Data excerpts
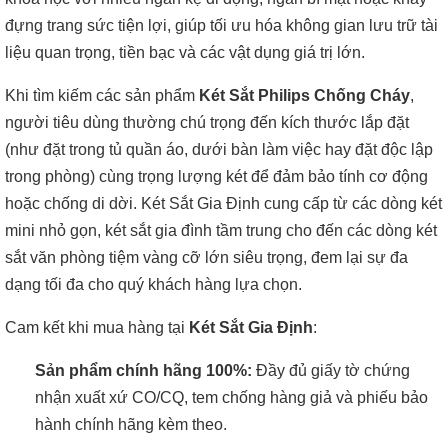
đựng trang sức tiện lợi, giúp tối ưu hóa không gian lưu trữ tài
liệu quan trọng, tiền bạc và các vật dụng giá trị lớn.
Khi tìm kiếm các sản phẩm
Két Sắt Philips Chống Cháy
,
người tiêu dùng thường chú trọng đến kích thước lắp đặt
(như đặt trong tủ quần áo, dưới bàn làm việc hay đặt độc lập
trong phòng) cùng trọng lượng két để đảm bảo tính cơ động
hoặc chống di dời. Két Sắt Gia Định cung cấp từ các dòng két
mini nhỏ gọn, két sắt gia đình tầm trung cho đến các dòng két
sắt văn phòng tiệm vàng cỡ lớn siêu trọng, đem lại sự đa
dạng tối đa cho quý khách hàng lựa chọn.
Cam kết khi mua hàng tại
Két Sắt Gia Định
:
Sản phẩm chính hãng 100%:
Đầy đủ giấy tờ chứng
nhận xuất xứ CO/CQ, tem chống hàng giả và phiếu bảo
hành chính hãng kèm theo.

§ TASK TO COMPLETE: Produce an exact transcription of the lines from the one containing "dạng tối đa cho quý khách hàng lựa chọn." through the end of the records, both included, and no other lines.

§ TASK ANSWER:
dạng tối đa cho quý khách hàng lựa chọn.
Cam kết khi mua hàng tại
Két Sắt Gia Định
:
Sản phẩm chính hãng 100%:
Đầy đủ giấy tờ chứng
nhận xuất xứ CO/CQ, tem chống hàng giả và phiếu bảo
hành chính hãng kèm theo.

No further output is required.